Per rendere il clima di quegli incontri a senso unico, valga la citazione di quanto dichiarato dall’allora ministro degli esteri Tzipi Livni: «Respingiamo le vostre proposte perché non soddisfano le nostre richieste. Ma per voi non è stato facile pensarci, perciò vi siamo veramente grati».
Insomma, la Livni, non ancora soddisfatta da tanto servilismo, rifilava ai suoi interlocutori un umiliante «ringraziamento» come marchio indelebile del tradimento del loro popolo.

Ma, da quanto emerge da Al Jazeera, le offerte dell’Anp non hanno riguardato solo le colonie e Gerusalemme, ma anche la questione non meno decisiva del diritto al ritorno per i profughi.

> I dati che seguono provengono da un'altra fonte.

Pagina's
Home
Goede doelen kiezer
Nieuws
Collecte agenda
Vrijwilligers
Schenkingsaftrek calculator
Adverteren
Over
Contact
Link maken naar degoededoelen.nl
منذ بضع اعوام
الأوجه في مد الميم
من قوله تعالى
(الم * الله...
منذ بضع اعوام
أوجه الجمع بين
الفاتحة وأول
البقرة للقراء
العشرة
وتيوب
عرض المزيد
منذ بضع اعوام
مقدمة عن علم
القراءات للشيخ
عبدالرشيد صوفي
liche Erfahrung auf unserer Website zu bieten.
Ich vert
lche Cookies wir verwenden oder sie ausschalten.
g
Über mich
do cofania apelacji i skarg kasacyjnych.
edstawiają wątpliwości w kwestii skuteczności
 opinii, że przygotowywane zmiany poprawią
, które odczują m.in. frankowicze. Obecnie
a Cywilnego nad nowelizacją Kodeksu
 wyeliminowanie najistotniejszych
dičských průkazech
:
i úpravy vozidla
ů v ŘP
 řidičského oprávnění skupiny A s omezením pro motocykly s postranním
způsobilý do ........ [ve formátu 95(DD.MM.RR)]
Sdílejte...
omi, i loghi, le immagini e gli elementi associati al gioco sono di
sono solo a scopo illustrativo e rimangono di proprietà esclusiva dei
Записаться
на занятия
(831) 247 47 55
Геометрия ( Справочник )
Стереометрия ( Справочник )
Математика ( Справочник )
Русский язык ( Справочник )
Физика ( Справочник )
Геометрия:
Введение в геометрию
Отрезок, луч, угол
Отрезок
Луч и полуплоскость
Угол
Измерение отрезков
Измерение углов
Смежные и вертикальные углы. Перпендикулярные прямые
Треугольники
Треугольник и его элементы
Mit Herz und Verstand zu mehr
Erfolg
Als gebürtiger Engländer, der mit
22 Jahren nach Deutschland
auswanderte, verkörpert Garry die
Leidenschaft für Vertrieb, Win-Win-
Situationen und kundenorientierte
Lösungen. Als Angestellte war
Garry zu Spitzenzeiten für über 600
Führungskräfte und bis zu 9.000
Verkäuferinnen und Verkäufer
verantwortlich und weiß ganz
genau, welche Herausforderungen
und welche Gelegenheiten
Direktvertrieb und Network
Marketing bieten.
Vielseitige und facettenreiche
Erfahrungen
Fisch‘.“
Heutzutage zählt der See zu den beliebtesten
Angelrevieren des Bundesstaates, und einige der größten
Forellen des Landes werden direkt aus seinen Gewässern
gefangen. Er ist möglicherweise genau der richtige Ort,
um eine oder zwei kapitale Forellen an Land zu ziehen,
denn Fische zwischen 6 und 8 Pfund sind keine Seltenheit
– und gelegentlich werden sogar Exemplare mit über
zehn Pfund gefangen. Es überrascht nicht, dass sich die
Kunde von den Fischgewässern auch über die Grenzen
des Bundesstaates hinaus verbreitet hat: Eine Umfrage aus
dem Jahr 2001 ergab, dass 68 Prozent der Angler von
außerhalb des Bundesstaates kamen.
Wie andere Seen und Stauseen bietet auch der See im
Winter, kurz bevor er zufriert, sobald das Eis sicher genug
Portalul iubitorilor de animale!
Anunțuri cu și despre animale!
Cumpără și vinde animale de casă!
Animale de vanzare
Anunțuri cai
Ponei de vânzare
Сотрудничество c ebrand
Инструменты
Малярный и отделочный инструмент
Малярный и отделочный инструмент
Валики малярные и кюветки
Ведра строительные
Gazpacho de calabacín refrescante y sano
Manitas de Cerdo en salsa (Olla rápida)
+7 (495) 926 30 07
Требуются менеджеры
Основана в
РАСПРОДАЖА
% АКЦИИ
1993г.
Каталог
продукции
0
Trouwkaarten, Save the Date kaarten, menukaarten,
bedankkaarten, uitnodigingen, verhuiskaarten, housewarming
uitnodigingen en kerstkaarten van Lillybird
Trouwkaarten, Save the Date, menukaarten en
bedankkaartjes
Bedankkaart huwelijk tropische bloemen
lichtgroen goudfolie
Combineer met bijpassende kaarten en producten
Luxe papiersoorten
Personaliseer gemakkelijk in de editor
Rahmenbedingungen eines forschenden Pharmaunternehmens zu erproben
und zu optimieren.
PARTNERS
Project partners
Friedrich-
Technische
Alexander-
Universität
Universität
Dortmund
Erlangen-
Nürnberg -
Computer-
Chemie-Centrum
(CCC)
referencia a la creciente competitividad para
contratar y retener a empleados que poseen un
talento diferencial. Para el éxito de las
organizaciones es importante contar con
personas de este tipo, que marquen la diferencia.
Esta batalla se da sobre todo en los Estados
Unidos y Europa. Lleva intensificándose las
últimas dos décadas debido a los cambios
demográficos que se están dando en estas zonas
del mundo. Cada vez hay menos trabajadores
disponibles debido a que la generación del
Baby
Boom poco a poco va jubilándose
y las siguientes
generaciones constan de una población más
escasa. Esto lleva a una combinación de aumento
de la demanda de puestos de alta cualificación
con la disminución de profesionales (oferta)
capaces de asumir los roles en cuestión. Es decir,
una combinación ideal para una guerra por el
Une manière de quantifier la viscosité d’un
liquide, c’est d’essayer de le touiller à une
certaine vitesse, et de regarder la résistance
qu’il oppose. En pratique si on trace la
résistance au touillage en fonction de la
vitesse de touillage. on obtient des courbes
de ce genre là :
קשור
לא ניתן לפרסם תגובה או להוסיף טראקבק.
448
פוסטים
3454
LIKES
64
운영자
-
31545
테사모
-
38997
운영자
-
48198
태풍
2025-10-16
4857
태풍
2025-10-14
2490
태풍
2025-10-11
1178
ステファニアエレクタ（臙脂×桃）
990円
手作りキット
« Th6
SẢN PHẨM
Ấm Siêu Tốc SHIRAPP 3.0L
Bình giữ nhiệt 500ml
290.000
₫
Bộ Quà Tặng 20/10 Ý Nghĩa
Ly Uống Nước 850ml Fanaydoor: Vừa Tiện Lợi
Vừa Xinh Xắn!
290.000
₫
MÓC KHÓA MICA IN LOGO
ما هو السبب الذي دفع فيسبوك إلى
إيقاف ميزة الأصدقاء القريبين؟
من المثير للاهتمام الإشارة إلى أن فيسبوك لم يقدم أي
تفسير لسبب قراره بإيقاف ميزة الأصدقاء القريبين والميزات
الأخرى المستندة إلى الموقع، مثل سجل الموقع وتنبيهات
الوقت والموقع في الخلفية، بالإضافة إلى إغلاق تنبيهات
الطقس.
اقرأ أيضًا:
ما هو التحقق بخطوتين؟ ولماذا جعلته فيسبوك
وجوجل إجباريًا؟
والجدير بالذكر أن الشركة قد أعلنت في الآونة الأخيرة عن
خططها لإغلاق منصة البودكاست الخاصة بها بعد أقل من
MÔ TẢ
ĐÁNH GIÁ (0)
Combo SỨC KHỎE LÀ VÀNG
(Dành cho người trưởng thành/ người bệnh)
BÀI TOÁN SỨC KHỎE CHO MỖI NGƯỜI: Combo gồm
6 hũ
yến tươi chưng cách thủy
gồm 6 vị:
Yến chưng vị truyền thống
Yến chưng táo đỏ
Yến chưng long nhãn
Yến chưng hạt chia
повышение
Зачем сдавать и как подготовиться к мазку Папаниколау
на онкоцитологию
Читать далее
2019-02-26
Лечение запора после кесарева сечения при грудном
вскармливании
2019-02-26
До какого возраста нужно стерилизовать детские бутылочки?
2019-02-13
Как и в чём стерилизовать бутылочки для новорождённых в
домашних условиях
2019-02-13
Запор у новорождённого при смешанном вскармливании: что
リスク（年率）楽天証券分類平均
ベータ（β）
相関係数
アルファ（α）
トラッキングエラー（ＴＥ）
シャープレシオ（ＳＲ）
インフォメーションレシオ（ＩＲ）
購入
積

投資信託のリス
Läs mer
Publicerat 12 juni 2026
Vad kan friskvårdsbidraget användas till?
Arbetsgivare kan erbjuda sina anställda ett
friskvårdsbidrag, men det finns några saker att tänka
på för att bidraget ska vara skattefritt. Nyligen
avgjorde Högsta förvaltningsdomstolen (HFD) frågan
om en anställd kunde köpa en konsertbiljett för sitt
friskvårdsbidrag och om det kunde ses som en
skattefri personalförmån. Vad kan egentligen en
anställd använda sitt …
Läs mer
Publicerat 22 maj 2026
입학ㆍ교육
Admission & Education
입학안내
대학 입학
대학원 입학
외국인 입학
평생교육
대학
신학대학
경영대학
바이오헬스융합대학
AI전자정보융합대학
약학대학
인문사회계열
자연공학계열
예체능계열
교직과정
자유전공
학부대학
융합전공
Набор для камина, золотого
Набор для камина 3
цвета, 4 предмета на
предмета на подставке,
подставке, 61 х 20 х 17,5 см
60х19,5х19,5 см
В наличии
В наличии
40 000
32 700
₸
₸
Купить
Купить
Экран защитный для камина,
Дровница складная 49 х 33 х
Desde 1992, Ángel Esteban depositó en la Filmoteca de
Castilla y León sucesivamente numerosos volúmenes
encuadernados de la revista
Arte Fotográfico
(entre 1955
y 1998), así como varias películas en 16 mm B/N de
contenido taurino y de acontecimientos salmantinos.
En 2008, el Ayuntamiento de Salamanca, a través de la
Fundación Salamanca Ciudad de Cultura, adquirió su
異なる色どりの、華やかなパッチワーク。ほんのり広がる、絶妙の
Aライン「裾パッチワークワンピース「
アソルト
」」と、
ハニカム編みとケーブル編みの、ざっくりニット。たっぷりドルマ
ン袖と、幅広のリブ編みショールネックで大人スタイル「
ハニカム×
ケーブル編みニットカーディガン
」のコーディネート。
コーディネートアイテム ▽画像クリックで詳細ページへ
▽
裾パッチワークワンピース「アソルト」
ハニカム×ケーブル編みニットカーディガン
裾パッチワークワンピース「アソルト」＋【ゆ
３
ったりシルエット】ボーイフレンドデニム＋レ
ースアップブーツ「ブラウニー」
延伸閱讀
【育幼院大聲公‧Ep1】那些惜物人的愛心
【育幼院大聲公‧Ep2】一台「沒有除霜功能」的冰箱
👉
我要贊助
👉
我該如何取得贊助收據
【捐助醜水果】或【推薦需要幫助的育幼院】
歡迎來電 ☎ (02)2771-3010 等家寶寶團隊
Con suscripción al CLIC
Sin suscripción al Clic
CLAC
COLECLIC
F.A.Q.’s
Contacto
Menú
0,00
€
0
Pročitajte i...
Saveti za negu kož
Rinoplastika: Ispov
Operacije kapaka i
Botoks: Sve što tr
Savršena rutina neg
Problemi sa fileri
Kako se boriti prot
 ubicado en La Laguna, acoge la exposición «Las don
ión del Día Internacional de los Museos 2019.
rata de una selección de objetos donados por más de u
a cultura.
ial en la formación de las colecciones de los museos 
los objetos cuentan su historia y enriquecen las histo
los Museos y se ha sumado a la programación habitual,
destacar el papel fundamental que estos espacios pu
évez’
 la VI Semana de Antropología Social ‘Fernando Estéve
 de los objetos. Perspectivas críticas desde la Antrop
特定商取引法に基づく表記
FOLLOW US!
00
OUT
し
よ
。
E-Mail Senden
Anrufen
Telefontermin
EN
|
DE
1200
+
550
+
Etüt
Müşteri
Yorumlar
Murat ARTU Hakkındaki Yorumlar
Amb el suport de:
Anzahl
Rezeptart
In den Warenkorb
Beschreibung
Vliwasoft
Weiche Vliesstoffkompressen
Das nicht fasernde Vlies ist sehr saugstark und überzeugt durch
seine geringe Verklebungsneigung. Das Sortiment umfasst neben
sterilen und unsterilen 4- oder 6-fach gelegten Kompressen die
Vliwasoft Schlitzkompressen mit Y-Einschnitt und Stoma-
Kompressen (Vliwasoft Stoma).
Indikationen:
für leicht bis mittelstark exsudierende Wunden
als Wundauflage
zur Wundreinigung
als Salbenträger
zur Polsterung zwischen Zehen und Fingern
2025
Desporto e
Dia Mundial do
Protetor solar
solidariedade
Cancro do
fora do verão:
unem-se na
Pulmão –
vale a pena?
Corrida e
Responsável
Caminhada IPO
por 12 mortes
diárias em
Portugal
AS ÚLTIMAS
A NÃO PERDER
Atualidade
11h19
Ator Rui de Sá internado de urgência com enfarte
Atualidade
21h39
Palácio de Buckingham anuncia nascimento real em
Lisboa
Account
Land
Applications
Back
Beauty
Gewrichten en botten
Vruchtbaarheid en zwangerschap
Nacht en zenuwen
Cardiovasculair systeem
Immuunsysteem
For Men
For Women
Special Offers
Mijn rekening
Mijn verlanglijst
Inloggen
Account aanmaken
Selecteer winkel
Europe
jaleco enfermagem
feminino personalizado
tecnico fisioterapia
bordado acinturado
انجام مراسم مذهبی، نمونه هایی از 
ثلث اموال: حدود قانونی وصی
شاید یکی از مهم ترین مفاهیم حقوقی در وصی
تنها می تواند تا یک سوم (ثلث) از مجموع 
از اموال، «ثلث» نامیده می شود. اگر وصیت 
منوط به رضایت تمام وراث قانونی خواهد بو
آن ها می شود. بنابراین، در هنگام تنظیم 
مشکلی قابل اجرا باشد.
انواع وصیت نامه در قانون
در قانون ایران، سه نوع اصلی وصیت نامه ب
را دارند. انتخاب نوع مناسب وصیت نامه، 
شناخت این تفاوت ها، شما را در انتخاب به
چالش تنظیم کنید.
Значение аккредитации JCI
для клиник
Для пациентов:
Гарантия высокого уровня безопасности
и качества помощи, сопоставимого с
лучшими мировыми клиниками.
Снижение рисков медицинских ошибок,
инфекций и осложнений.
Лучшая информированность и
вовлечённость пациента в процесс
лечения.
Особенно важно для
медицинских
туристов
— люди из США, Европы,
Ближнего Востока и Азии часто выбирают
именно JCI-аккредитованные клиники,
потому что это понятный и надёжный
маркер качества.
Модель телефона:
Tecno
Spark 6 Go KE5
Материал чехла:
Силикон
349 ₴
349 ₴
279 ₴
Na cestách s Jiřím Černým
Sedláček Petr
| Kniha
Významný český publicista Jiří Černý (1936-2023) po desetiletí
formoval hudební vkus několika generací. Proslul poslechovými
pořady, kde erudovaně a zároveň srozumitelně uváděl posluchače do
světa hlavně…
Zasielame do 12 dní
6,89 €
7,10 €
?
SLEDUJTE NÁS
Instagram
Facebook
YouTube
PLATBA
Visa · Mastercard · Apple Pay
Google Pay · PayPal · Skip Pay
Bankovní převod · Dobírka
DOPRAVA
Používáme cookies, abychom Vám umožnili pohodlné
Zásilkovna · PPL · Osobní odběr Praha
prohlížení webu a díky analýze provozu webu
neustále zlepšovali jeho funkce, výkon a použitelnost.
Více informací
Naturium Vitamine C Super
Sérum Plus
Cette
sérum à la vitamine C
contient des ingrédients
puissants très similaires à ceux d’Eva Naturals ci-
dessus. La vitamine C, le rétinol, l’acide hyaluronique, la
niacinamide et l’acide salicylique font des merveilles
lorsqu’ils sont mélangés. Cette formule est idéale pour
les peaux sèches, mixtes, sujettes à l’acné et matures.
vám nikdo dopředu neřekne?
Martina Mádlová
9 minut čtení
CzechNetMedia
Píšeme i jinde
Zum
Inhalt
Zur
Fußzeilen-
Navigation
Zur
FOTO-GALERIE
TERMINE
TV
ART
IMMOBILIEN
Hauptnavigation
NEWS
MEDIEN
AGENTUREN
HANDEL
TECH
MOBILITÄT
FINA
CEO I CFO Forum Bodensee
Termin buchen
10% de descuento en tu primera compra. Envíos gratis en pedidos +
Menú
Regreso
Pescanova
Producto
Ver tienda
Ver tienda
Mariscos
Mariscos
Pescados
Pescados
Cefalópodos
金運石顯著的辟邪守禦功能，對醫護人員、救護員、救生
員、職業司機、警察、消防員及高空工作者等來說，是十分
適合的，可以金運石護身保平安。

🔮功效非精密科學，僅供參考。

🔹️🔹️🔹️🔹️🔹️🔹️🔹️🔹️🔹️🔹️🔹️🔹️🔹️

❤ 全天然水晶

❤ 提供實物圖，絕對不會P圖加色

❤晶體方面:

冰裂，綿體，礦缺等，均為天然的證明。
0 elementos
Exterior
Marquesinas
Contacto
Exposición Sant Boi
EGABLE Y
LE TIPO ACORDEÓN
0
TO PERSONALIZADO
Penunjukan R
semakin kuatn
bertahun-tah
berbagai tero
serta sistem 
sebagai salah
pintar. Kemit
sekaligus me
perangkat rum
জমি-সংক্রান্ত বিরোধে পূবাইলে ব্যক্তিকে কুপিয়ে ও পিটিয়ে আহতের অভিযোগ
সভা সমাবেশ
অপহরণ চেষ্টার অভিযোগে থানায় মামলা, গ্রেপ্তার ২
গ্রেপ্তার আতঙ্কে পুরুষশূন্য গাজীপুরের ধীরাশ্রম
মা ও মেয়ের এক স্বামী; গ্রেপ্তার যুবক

A fronte di 5 milioni di profughi sparsi in diversi paesi, Erekat avrebbe proposto un rientro nella loro terra d’origine limitato a 10mila palestinesi all’anno per 10 anni, per un totale di 100mila profughi, pari al 2% dei palestinesi interessati.
Come si vede, non è per caso se Condoleeza Rice – allora segretaria di Stato Usa – si spinse ad ipotizzare la deportazione dei profughi palestinesi in Patagonia…

Forte è lo sdegno nella popolazione palestinese per la svendita dei propri diritti fondamentali tentata dai vertici dell’Anp. Forte è lo sdegno, ma non altrettanto lo stupore, dato che la cosiddetta “Autorità nazionale” è ormai screditata da tempo.

Da Gaza, il portavoce di Hamas, Sami Abu Zuhri, ha commentato che: «L’Anp e Israele hanno creato un sistema mirato a eliminare la questione palestinese». E un altro dirigente di Hamas, Mahmud a-Zahar ha precisato che: «Questa è una prova ulteriore che l’Anp è composta da traditori, pronti a rinunciare ai diritti inalienabili del popolo palestinese, compresi quelli relativi a Gerusalemme e al ritorno dei profughi. Costoro dovrebbero vergognarsi, andare a nascondersi».

Traditori del proprio popolo, questo è il quadro che emerge con chiarezza da quanto pubblicato e che verrà semmai rafforzato dalle nuove pubblicazioni annunciate. Corrotti ed asserviti dal denaro occidentale al pari di Ben Ali e Mubarak. E forse non è lontano il giorno in cui anche i vertici dell’Anp dovranno fare i conti con la rabbia del popolo che si arrogano il diritto di «rappresentare».
Quel che è certo è che non potrà esservi alcun futuro per la causa palestinese senza la liquidazione del gruppo dirigente dell’Anp.